Patrick has a PhD in Geosciences, and has authored or co-authored 20 peer-reviewed scientific papers. He has done research on areas like estimating the age of glacial deposits, and the contribution that ice sheets make to sea level rise. Risk Analysis in the Earth Sciences: A Lab Manual with Exercises in R.
Risk Analysis in the Earth Sciences is a free textbook that teaches readers about statistical concepts required for doing assessments of climate risks. In this interview, we’re going to talk about Patrick’s professional interests, his book, his experiences using Leanpub, and ways we can improve Leanpub for him and other authors. So thank you Patrick for being on the Leanpub podcast.
Len: I usually like to start these interviews by asking people for their origin stories. I was wondering if you could tell us how you first became interested in your academic field, and your journey to your current position with the SCRiM Network at Penn State.
Patrick: Sure. I actually started out life as a geologist, but ended up in this position, and along the way, I sort of ended up as a data scientist and a technology educator.
So it turns out there are lots of different kinds of geologists, and I was the type of geologist who goes and looks at glaciers to see how they’re changing, and at traces in the landscape that tell us how glaciers have changed in the past.
We do this because glaciers are really sensitive to past climates, so they can tell us about how the climate has changed in the past, if we know something about how the glacier has changed. That tells us that it got warmer or colder, depending on the direction of the change. We’re also really interested in glaciers and ice sheets, because when they melt, they make the sea level go up.

════════════════════

§ **Direction A**
In the interview with Patrick, how many peer-reviewed scientific papers has he authored or co-authored?
§ **Direction B**
Carry the interview with Patrick forward from where it stops.

════════════════════

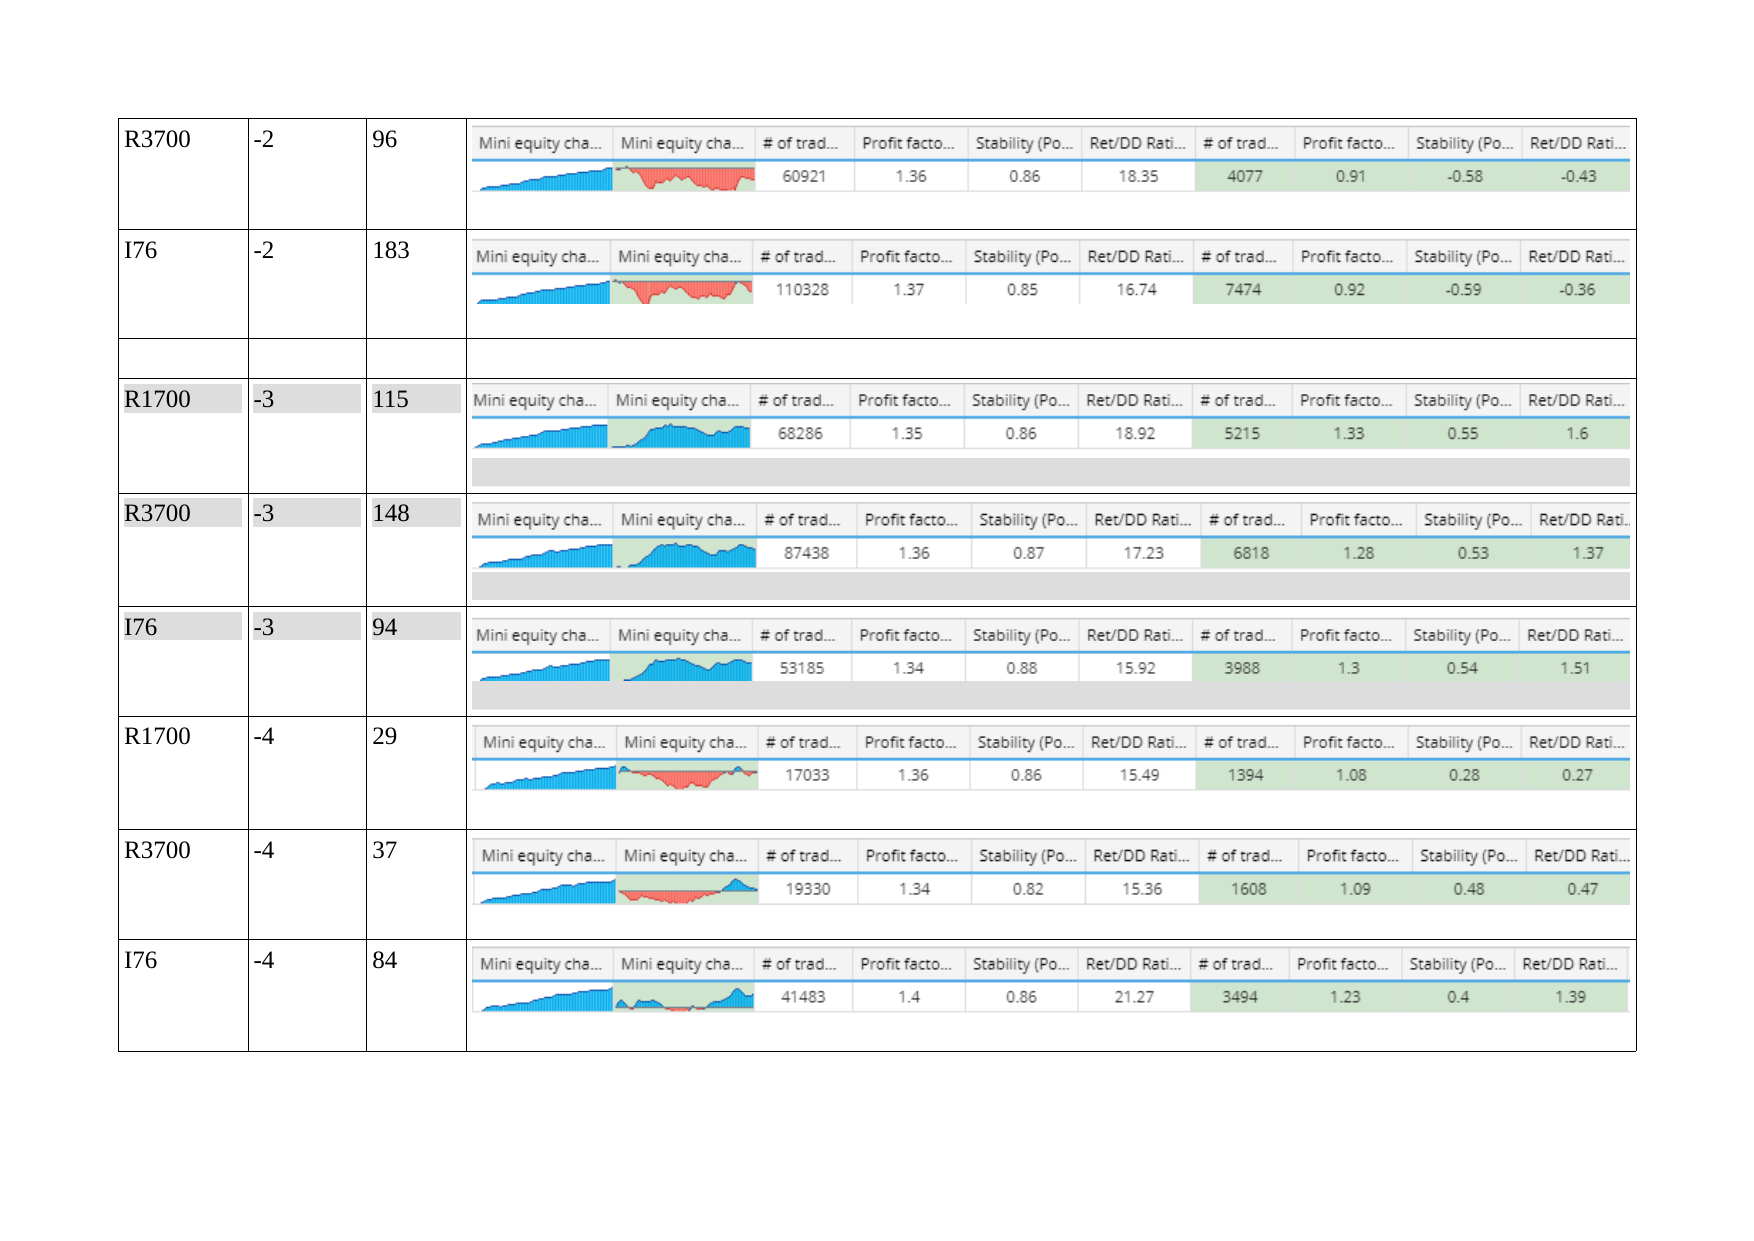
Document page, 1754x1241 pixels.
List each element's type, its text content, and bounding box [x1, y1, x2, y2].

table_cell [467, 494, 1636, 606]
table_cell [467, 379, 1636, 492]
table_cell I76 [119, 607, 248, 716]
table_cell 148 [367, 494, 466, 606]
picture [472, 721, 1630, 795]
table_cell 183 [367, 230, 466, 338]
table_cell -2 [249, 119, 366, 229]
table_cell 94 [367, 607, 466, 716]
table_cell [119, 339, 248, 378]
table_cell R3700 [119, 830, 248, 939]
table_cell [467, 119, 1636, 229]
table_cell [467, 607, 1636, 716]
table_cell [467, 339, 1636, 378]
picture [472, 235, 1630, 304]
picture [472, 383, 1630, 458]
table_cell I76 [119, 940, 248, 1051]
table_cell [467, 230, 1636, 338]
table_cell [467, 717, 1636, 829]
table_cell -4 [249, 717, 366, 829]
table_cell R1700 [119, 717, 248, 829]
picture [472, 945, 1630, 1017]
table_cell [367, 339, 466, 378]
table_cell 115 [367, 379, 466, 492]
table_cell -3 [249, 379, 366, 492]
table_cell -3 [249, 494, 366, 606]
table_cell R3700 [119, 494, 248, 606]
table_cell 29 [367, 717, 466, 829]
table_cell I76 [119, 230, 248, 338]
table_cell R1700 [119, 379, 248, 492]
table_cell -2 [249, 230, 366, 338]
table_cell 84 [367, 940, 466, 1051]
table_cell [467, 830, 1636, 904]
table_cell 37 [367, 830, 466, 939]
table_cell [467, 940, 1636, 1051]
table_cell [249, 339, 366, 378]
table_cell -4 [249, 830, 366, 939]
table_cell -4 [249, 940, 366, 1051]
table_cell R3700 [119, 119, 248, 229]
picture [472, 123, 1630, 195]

════════════════════

§ **Result A**
20

§ **Result B**
And that really matters because if all the ice on land right now were to melt, sea level would go up by tens of meters or hundreds of feet. And people living along the coast right now would definitely notice that. People are already starting to notice that. And so, even a small fraction - if even a small fraction of the land ice that’s out there right now were to melt, that would really matter for people. And we’re interested in what could happen in the future. Understanding the past helps us say something about the future.
So I stopped being a straight up geologist, and became more of a computer person during my PhD. The landscape tells us how a glacier has changed in the past, but we need a time signal in order to get at rates of change. There’s a method out there that lets us take samples from the landscape and figure out the ages of different land forms, and that provides the time signal that we need, in order to look at how fast glaciers have changed in the past.
Turns out that method isn’t perfect. There’s a lot more noise in the data than we would expect, based on our measurement techniques. And so I spent my PhD developing computer models that help us to understand that noise, and to pick out the signal in already published data sets. So that was sort of my first step from being a geologist, towards being somebody who spent more time in front of a computer.
But then a couple of years before I finished my degree, the Fourth Inter-governmental Panel on Climate Change Report came out. This was in 2007. So the IPCC is a big body that’s organized by the United Nations, and it really organizes scientists to assess every few years what’s known about the climate system and how it works. So this report came out in 2007, that I’m talking about right now. There was another report that some of your listeners have probably heard of, that came out more recently in 2013.
So going back to that 2007 report, one of the main conclusions was that we really didn’t know how the great ice sheets were going to contribute to sea level rise in the future. And that really surprised me, because at that point, people had already been building computer models of how the ice sheets work for decades. We knew what - we know a lot about how ice sheets behave.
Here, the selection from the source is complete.